En novembre 2019, le gouvernement organisait à Lomé, une « Semaine du secteur privé » pour justement recentrer le débat sur le rôle et l’importance des acteurs de ce secteur dans la relance du développement socio économique du Togo.

Placée sous le thème : « Secteur privé : moteur de croissance et de développement socioéconomique du Togo », elle se situait dans un contexte de promotion du Plan national de développement (PND 2018-2022) dont la mise en œuvre devrait mobiliser près de 3000 milliards de francs CFA venant du secteur privé. Les travaux ont notamment permis d’explorer les voies et moyens pour permettre au secteur privé de continuer à jouer son rôle de partenaire privilégié du développement national.
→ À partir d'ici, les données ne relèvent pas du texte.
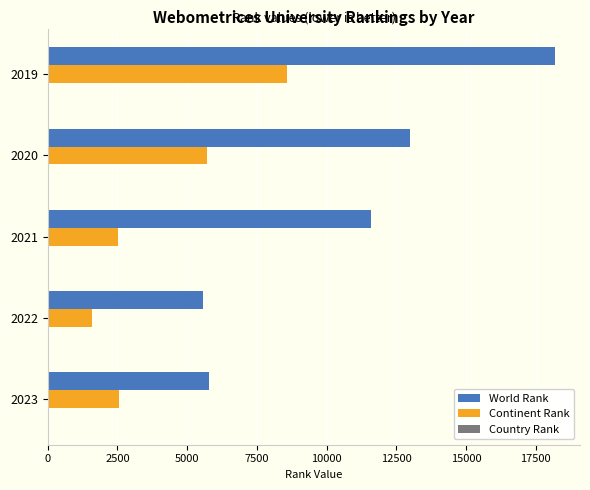

Which series changed the most between 2019 and 2023?

World Rank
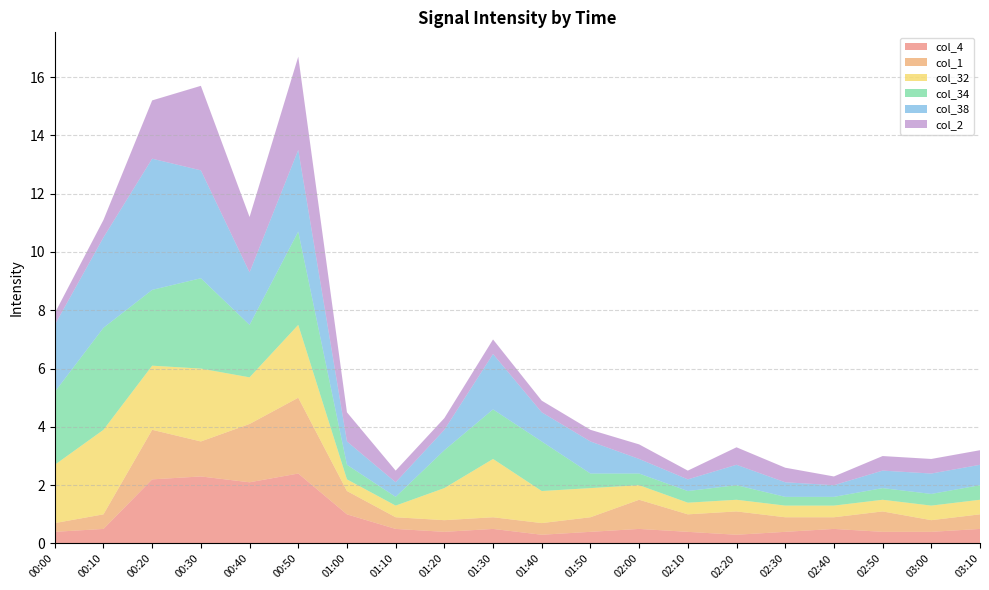

Reading right to left, extract all data points from this chart.

col_4: 0.5	0.4	0.4	0.5	0.4	0.3	0.4	0.5	0.4	0.3	0.5	0.4	0.5	1.0	2.4	2.1	2.3	2.2	0.5	0.4
col_1: 0.5	0.4	0.7	0.4	0.5	0.8	0.6	1.0	0.5	0.4	0.4	0.4	0.4	0.8	2.6	2.0	1.2	1.7	0.5	0.3
col_32: 0.5	0.5	0.4	0.4	0.4	0.4	0.4	0.5	1.0	1.1	2.0	1.1	0.4	0.4	2.5	1.6	2.5	2.2	2.9	2.0
col_34: 0.5	0.4	0.4	0.3	0.3	0.5	0.4	0.4	0.5	1.7	1.7	1.3	0.3	0.5	3.2	1.8	3.1	2.6	3.5	2.5
col_38: 0.7	0.7	0.6	0.4	0.5	0.7	0.4	0.5	1.1	1.0	1.9	0.7	0.5	0.8	2.8	1.8	3.7	4.5	3.1	2.3
col_2: 0.5	0.5	0.5	0.3	0.5	0.6	0.3	0.5	0.4	0.4	0.5	0.4	0.4	1.0	3.2	1.9	2.9	2.0	0.6	0.4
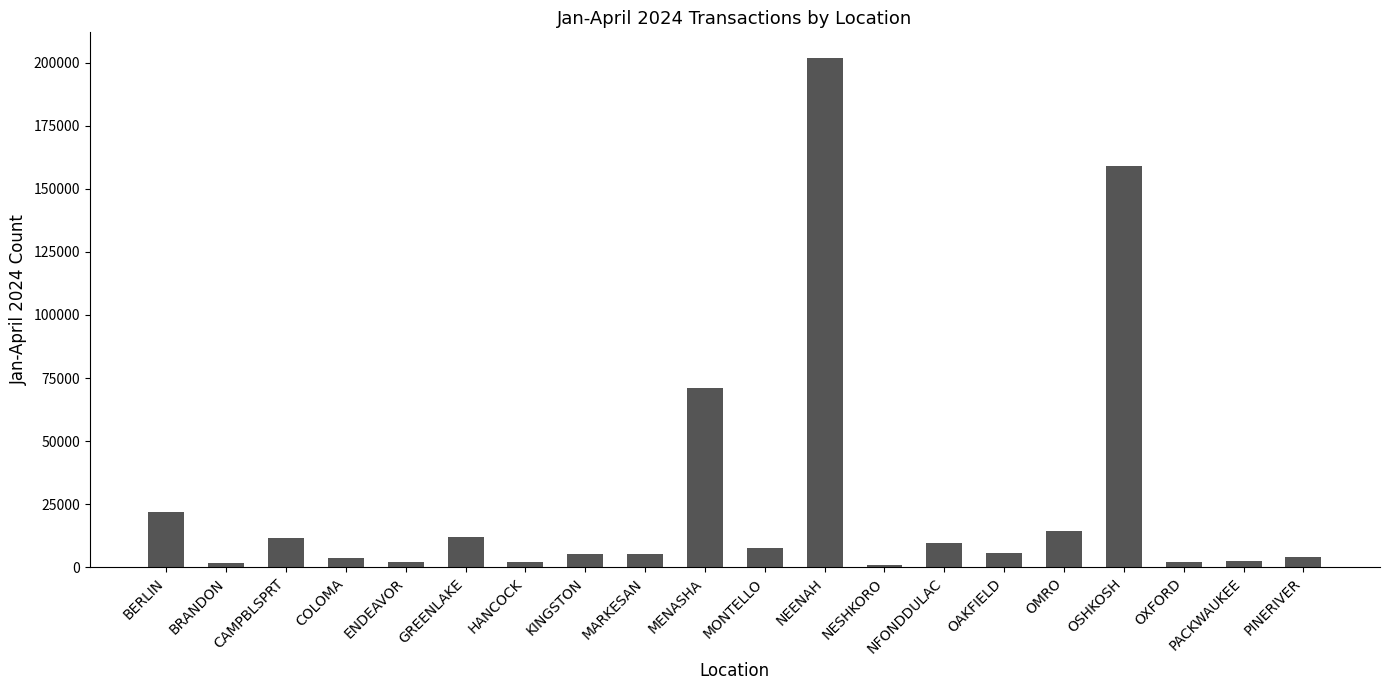

Are the bars grouped side by side (vs. stacked)?

No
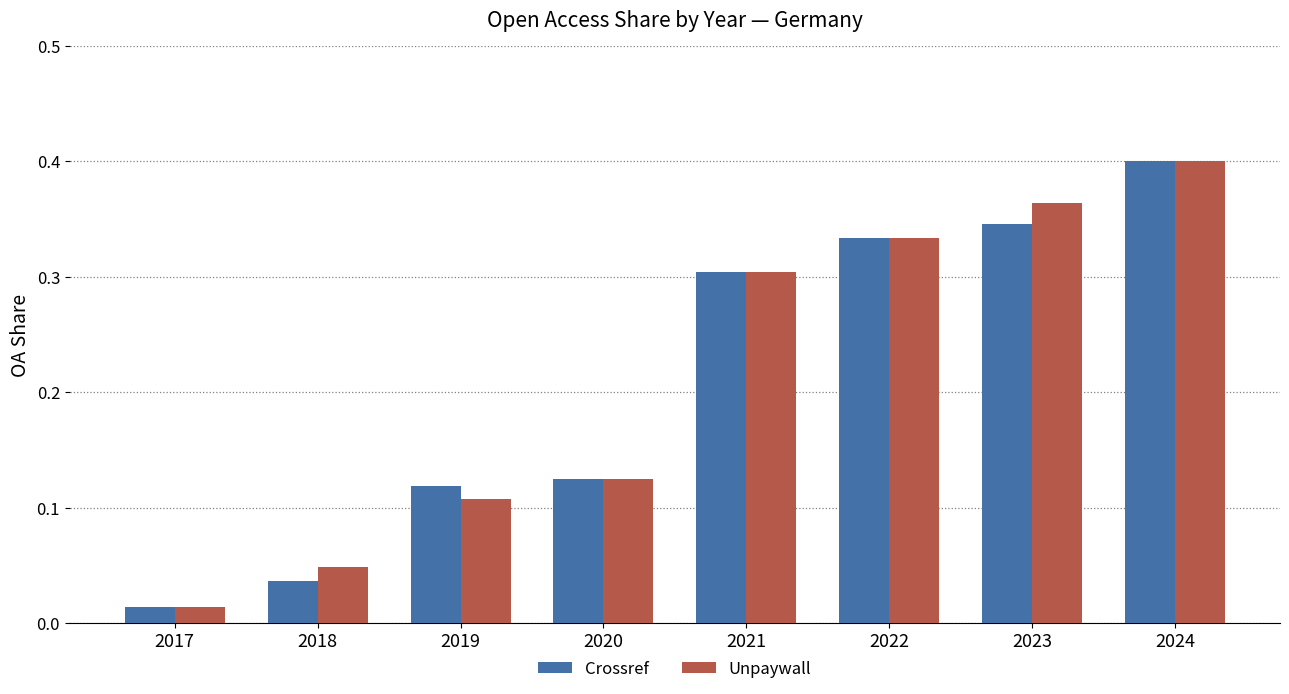

What are all the series names shown in the legend?

Crossref, Unpaywall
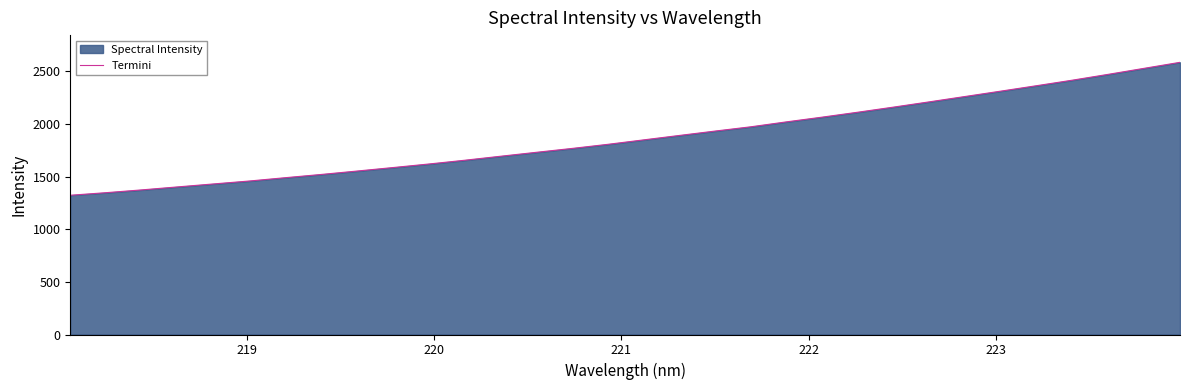

What is the minimum value shown in the chart?

1322.9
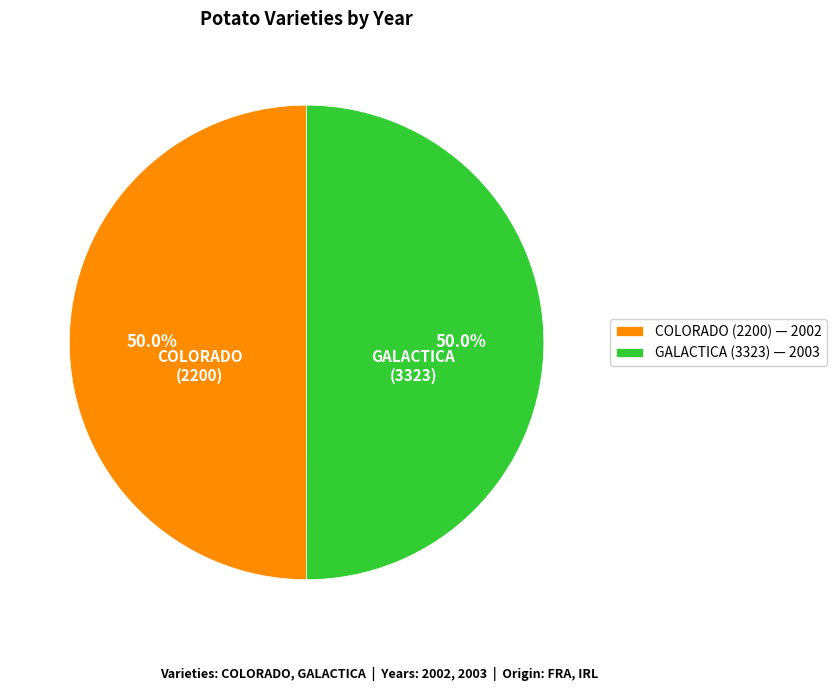

Combined, do GALACTICA (3323) and COLORADO (2200) account for over 50%?

Yes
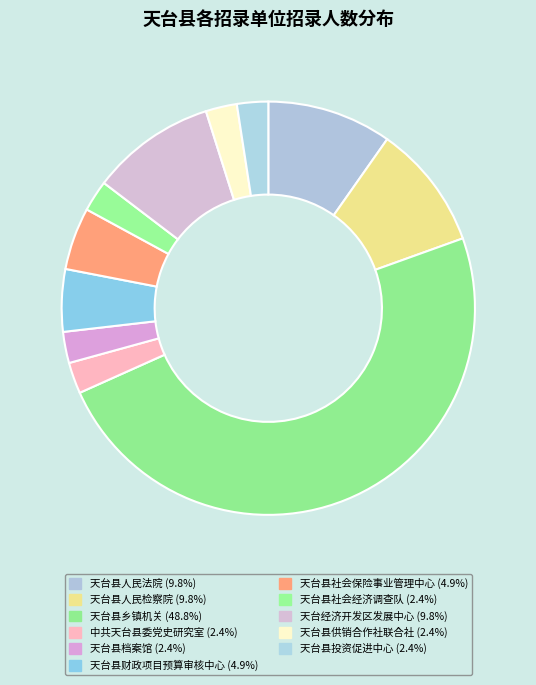

What is the change in value from 天台县财政项目预算审核中心 to 天台县投资促进中心?

-1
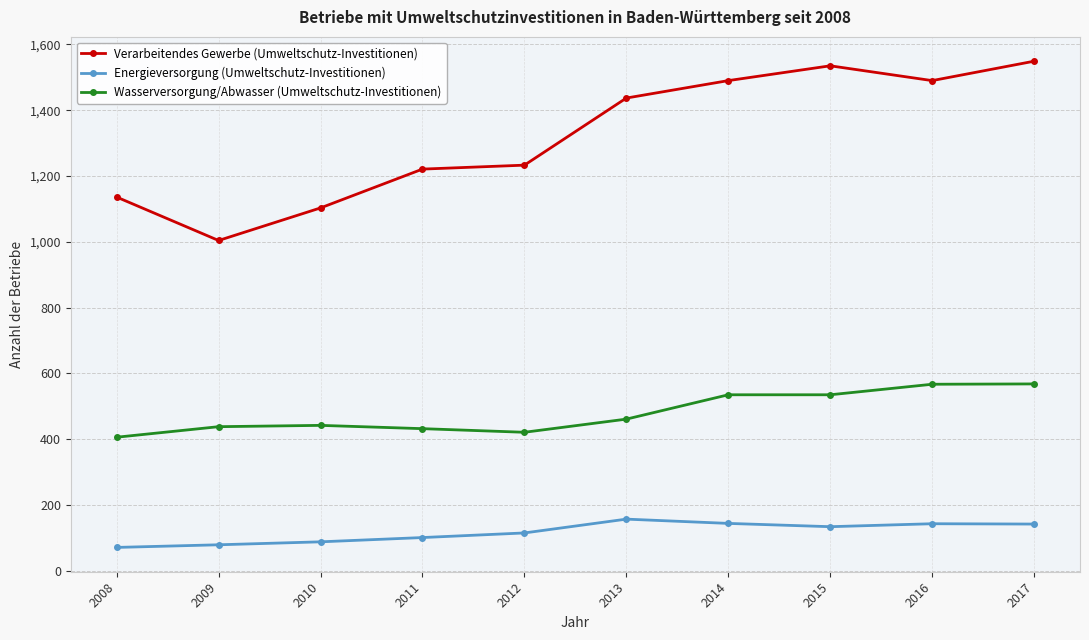

Which series has the widest spread of values?

Verarbeitendes Gewerbe (Umweltschutz-Investitionen)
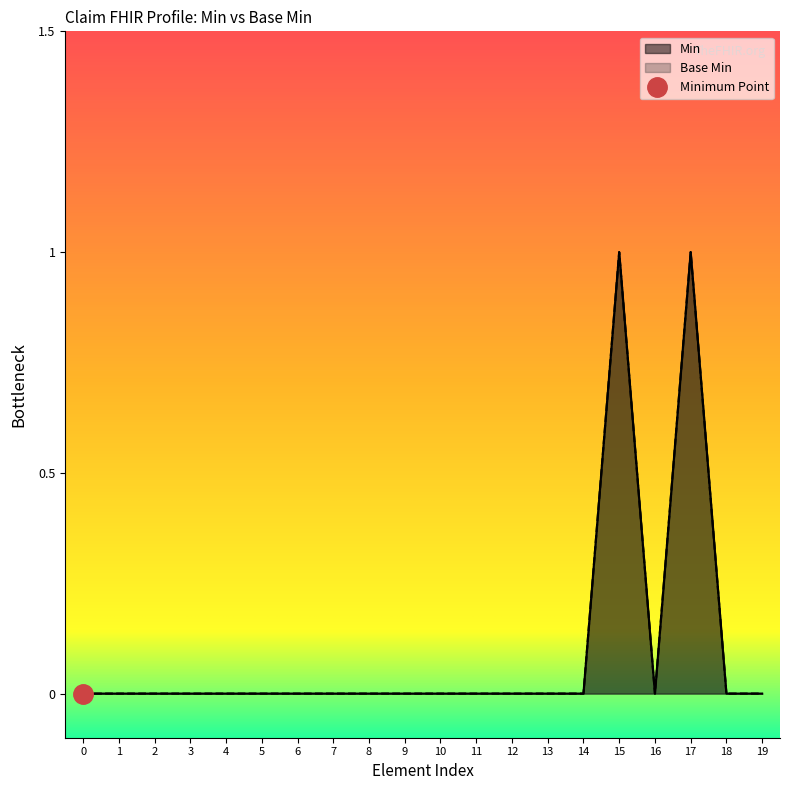

The value of Base Min at 2 is 0. True or false?

False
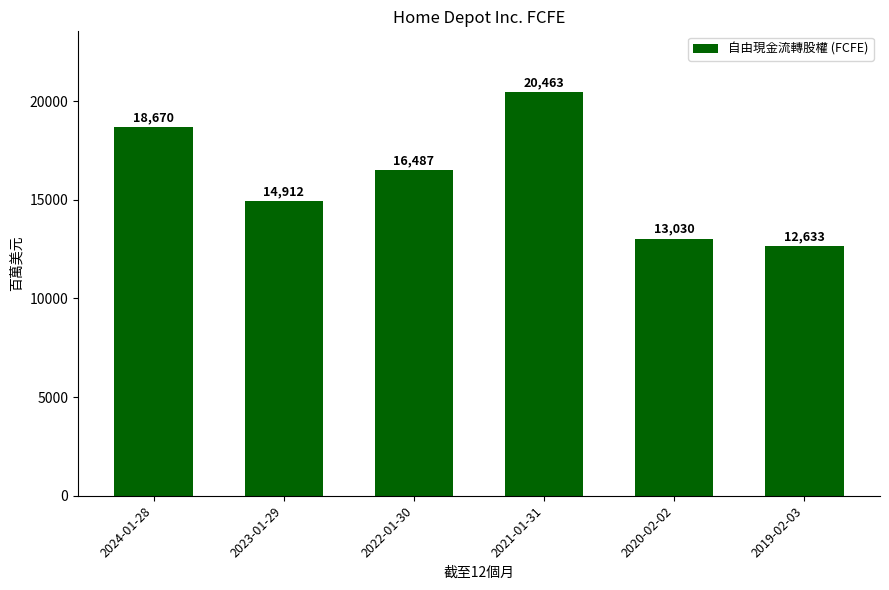

List the labels in order of value, largest first.

2021-01-31, 2024-01-28, 2022-01-30, 2023-01-29, 2020-02-02, 2019-02-03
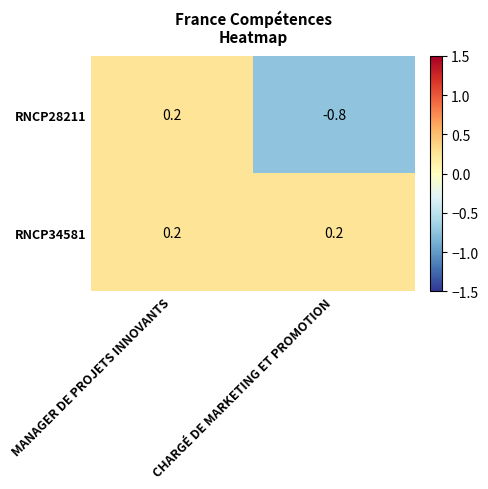

What is the difference between the maximum and minimum values in the RNCP28211 series?

1.0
Dans son processus de développement socioéconomique, l’Etat togolais a entamé également depuis quelques années, un vaste chantier pour réformer le secteur privé qui se trouve au cœur des préoccupations du gouvernement.

Afin de stimuler le secteur privé et la création d’entreprises, plusieurs mesures ont été prises par les autorités. Au rang de celles-ci, l’attribution de 20 % de marchés publics aux jeunes et femmes entrepreneurs. Par ailleurs, une proportion revue de 5 % à la hausse a été décidée en avril 2019.

Le pays est en train de passer en revue toutes les préoccupations du monde des affaires afin de permettre au secteur d’être un véritable levier de croissance économique, aux côtés des pouvoirs publics. La nécessité de favoriser la migration de l’informel vers le formel, les enjeux la Zone de libre-échange continentale africaine (ZLECAF) pour le secteur privé togolais, l’accès à un financement adapté aux activités du secteur privé, la valorisation des biens et services de production nationale, la mise en lumière des potentialités économiques multisectorielles des différentes régions du pays, la production, la transformation, la commercialisation, la consommation des produits locaux, la contribution du numérique à la compétitivité des entreprises et à la croissance sont continuellement au cœur des échanges.